— Prompt —
Arrange the entries from the line containing "True or false: Caducado" through the end of the entries, both included, as a Markdown table with a Row column numbering each line and a Line column holding its text, skipping blank lines and leaving the pictures out.

— Entries from a data collection —

--------------------------------------------------

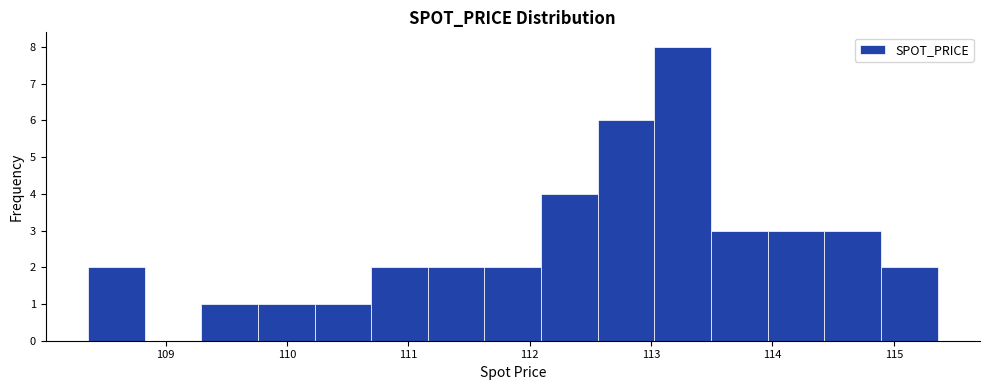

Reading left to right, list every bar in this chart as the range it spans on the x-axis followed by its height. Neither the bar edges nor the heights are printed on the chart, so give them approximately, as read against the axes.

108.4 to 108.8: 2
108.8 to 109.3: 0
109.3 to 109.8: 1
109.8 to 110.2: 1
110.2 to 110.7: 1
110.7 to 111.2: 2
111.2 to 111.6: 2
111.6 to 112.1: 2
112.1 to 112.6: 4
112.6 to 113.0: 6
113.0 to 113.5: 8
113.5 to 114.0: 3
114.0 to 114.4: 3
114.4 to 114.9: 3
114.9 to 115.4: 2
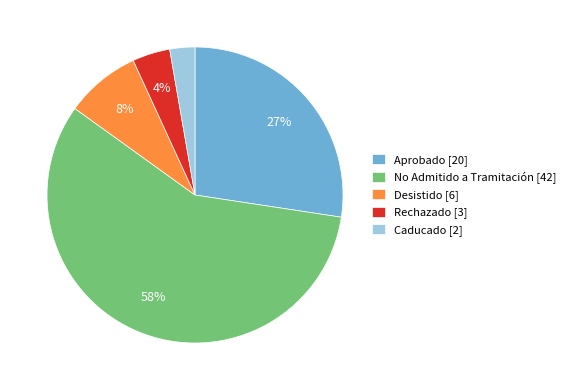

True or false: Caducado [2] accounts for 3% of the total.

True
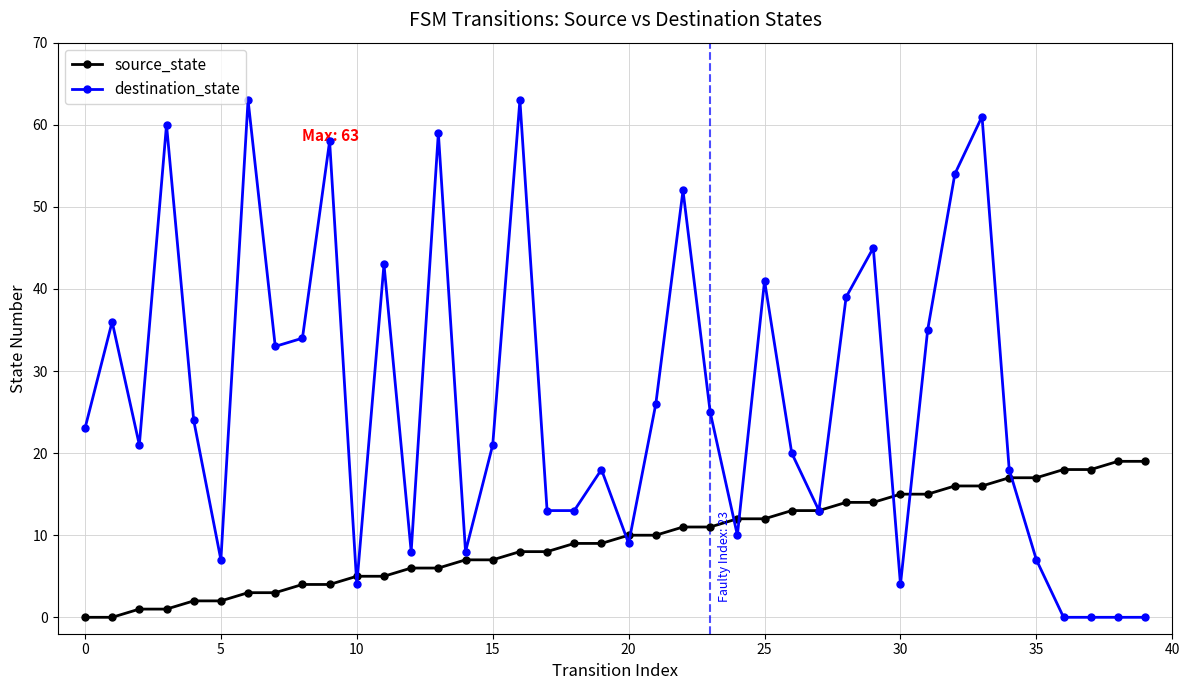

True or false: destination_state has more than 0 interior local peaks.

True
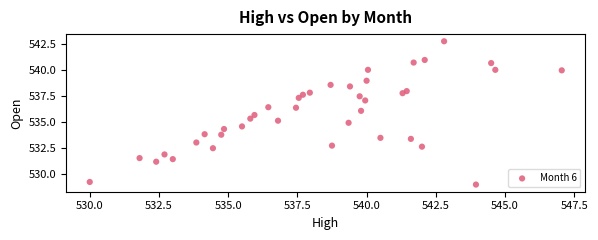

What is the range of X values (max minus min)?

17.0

--------------------------------------------------

— Exercise output —
| Row | Line |
|---|---|
| 1 | True or false: Caducado [2] accounts for 3% of the total. |
| 2 | True |
| 3 | True or false: destination_state has more than 0 interior local peaks. |
| 4 | True |
| 5 | What is the range of X values (max minus min)? |
| 6 | 17.0 |